TASK BRIEF ::
Set down the data below word for word, and leave the images aside.

MATERIAL PROVIDED ::
——

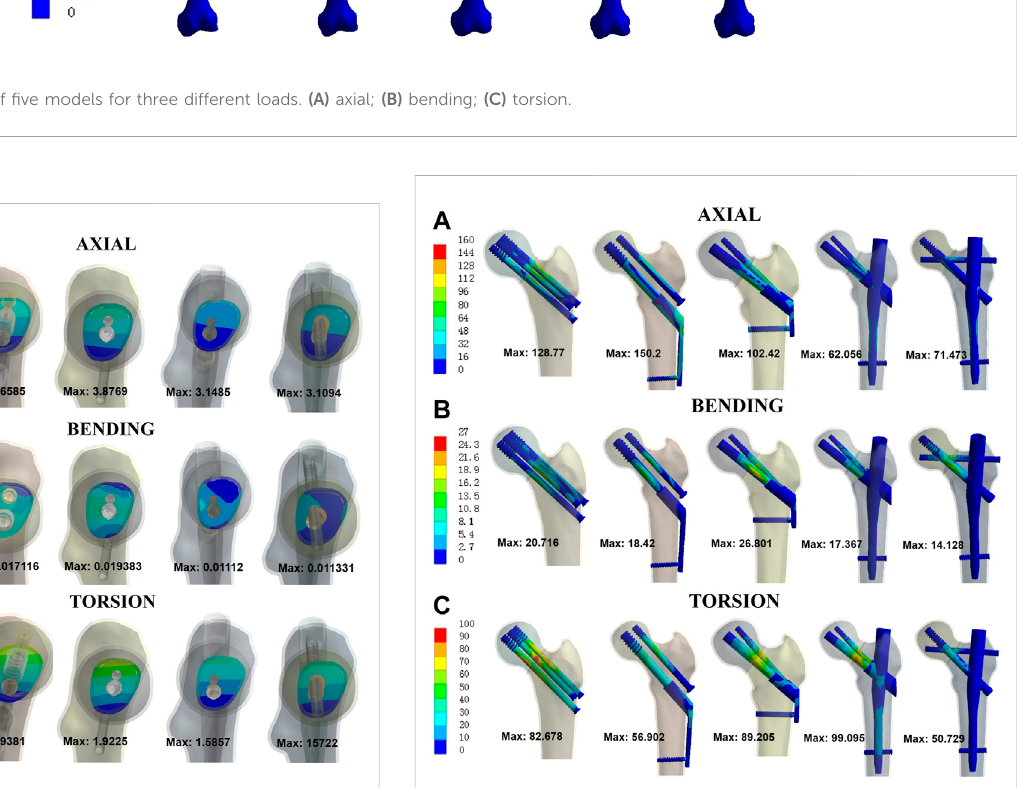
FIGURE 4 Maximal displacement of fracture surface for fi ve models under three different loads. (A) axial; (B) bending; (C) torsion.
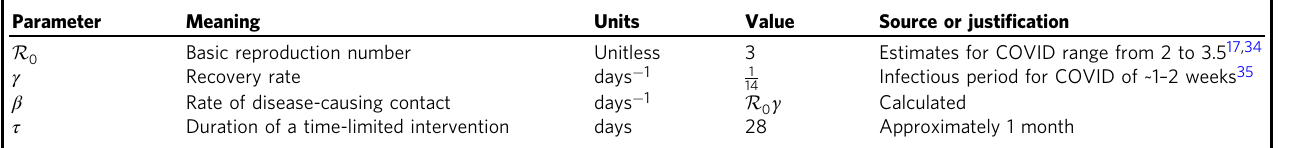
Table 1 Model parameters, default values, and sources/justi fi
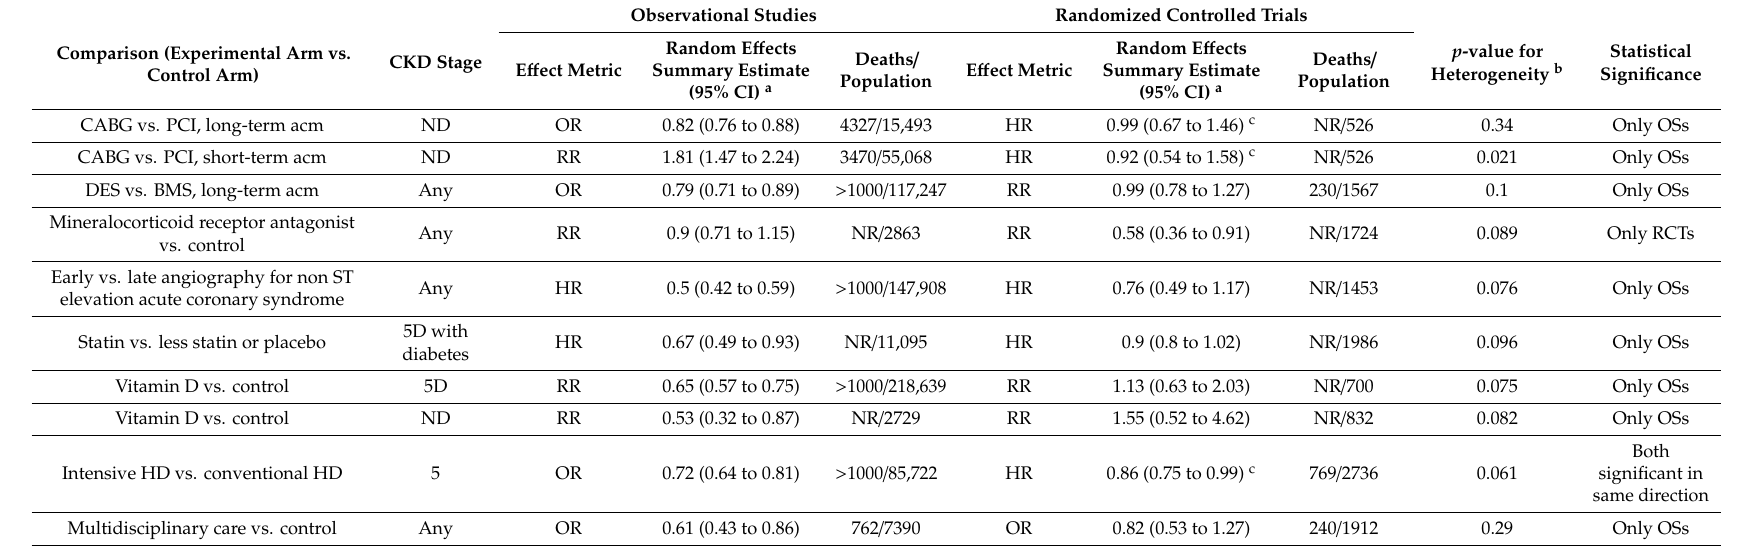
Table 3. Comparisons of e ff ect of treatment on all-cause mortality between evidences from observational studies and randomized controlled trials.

——

SOLVED EXERCISE ::
FIGURE 4 Maximal displacement of fracture surface for fi ve models under three different loads. (A) axial; (B) bending; (C) torsion.
Table 1 Model parameters, default values, and sources/justi fi
Table 3. Comparisons of e ff ect of treatment on all-cause mortality between evidences from observational studies and randomized controlled trials.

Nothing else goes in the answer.